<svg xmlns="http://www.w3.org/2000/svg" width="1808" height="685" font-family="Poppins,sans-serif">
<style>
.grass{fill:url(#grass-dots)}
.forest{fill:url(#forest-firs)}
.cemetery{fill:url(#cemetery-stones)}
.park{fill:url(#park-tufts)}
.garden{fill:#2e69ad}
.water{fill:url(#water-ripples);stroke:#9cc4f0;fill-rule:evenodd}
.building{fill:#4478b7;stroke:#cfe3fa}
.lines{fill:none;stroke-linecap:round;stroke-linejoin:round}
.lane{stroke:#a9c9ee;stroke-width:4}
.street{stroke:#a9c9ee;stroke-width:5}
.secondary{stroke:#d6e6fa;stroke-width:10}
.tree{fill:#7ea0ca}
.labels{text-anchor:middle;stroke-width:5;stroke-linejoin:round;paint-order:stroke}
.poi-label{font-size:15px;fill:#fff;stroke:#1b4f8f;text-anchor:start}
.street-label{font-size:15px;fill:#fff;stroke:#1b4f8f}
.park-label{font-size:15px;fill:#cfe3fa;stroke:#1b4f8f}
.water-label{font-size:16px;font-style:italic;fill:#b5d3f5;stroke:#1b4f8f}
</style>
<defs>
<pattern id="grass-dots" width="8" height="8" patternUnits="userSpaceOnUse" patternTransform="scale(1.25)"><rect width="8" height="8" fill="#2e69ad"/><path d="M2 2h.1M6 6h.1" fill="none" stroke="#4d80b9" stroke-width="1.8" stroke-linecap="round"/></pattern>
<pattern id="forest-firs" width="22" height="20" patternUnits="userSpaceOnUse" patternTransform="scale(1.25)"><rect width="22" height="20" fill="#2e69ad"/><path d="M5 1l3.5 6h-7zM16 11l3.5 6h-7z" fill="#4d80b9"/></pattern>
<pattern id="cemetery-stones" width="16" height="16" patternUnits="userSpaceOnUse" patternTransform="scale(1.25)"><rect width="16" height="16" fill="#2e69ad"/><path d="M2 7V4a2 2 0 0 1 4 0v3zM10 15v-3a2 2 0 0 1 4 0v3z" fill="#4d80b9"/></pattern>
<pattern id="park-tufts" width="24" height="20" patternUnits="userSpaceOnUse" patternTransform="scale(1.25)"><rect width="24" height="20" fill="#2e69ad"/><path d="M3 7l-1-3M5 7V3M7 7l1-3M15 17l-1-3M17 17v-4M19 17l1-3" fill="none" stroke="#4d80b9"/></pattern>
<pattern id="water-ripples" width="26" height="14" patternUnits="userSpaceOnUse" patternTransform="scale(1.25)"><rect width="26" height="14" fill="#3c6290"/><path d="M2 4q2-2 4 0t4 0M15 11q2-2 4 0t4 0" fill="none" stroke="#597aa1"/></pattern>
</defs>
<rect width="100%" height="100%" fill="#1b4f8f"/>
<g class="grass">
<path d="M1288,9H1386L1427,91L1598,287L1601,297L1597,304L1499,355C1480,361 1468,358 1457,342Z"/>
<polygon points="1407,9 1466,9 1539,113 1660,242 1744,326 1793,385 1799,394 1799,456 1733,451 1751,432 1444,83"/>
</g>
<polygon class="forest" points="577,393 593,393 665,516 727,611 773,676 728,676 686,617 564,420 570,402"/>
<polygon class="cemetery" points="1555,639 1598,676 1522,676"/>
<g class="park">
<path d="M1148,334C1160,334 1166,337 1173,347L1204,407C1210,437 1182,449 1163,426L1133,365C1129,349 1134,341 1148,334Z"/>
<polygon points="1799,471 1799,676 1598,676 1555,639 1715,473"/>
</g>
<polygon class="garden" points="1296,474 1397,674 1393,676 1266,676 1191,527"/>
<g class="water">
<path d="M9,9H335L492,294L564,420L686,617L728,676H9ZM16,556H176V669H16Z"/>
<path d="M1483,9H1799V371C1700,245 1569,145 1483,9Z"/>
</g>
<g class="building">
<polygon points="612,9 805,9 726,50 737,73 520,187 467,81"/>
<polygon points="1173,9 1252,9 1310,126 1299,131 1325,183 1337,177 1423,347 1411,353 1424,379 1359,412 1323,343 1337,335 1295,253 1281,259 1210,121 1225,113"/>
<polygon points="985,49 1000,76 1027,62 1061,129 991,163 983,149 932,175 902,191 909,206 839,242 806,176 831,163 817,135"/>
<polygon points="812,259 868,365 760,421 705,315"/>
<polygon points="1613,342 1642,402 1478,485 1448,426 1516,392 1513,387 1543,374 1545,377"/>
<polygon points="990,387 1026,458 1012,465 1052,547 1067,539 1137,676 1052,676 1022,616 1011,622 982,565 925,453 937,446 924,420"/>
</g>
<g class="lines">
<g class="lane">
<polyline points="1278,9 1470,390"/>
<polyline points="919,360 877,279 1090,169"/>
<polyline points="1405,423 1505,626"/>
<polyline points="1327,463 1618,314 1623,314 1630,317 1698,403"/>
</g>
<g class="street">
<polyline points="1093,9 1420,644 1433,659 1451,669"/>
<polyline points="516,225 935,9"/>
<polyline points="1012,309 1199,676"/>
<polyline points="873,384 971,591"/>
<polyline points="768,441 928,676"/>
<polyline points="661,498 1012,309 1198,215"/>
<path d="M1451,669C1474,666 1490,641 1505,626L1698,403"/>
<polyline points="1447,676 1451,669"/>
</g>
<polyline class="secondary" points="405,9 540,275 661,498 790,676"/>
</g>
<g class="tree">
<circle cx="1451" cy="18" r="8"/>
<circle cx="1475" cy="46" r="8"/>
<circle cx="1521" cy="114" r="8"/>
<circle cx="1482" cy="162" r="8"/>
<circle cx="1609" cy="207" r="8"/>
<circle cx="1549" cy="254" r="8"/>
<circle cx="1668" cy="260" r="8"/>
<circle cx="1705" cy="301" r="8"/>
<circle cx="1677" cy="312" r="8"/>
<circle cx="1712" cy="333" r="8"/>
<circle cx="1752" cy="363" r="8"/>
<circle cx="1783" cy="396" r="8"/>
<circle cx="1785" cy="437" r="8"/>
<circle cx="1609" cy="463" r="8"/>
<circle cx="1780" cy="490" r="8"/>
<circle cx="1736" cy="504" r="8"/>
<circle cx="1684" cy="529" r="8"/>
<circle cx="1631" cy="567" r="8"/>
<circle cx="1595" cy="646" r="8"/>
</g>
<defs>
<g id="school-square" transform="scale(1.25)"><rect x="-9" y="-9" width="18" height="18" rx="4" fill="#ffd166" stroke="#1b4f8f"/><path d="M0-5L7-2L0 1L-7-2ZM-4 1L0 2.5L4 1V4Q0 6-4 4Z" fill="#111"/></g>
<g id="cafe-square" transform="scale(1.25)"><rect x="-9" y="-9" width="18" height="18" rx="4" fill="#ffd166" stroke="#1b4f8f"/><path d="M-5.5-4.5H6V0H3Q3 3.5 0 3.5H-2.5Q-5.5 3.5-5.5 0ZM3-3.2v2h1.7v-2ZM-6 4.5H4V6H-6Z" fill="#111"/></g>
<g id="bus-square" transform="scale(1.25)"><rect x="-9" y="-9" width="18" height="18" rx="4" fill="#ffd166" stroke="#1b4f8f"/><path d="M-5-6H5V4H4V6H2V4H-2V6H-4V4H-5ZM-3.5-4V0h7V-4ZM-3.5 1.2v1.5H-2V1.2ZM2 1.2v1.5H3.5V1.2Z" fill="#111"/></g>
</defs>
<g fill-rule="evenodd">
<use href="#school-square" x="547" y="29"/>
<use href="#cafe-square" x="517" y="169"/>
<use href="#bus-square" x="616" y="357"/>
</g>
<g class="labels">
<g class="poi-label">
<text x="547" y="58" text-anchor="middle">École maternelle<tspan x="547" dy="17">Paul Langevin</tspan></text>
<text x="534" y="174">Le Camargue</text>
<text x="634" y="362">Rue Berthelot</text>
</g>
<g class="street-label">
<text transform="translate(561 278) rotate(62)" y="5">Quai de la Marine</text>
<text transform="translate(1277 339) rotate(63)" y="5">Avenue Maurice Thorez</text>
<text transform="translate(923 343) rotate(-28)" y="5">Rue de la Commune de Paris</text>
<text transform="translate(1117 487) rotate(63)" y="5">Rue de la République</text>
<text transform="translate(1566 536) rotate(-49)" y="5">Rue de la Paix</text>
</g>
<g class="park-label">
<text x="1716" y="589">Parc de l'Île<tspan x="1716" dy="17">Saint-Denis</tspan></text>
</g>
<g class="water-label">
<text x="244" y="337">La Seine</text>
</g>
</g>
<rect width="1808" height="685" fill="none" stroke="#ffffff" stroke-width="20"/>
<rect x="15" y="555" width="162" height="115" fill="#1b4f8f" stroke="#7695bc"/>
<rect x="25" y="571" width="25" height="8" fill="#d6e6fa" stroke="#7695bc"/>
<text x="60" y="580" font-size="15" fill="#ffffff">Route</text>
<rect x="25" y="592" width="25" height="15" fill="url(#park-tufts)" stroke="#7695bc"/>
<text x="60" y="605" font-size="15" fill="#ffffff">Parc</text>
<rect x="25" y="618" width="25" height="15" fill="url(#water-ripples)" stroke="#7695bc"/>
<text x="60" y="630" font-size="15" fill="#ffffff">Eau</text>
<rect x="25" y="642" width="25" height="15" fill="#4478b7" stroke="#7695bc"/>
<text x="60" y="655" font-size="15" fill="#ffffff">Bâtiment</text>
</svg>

****************

__Instructions for the task__.
All lines in the listing above from the line containing "1000,76 1027,62 1061,129" to the line containing "1642,402 1478,485 1448,426", inclusive, should be retyped exactly; no other lines should appear.

__Completed exercise__.
<polygon points="985,49 1000,76 1027,62 1061,129 991,163 983,149 932,175 902,191 909,206 839,242 806,176 831,163 817,135"/>
<polygon points="812,259 868,365 760,421 705,315"/>
<polygon points="1613,342 1642,402 1478,485 1448,426 1516,392 1513,387 1543,374 1545,377"/>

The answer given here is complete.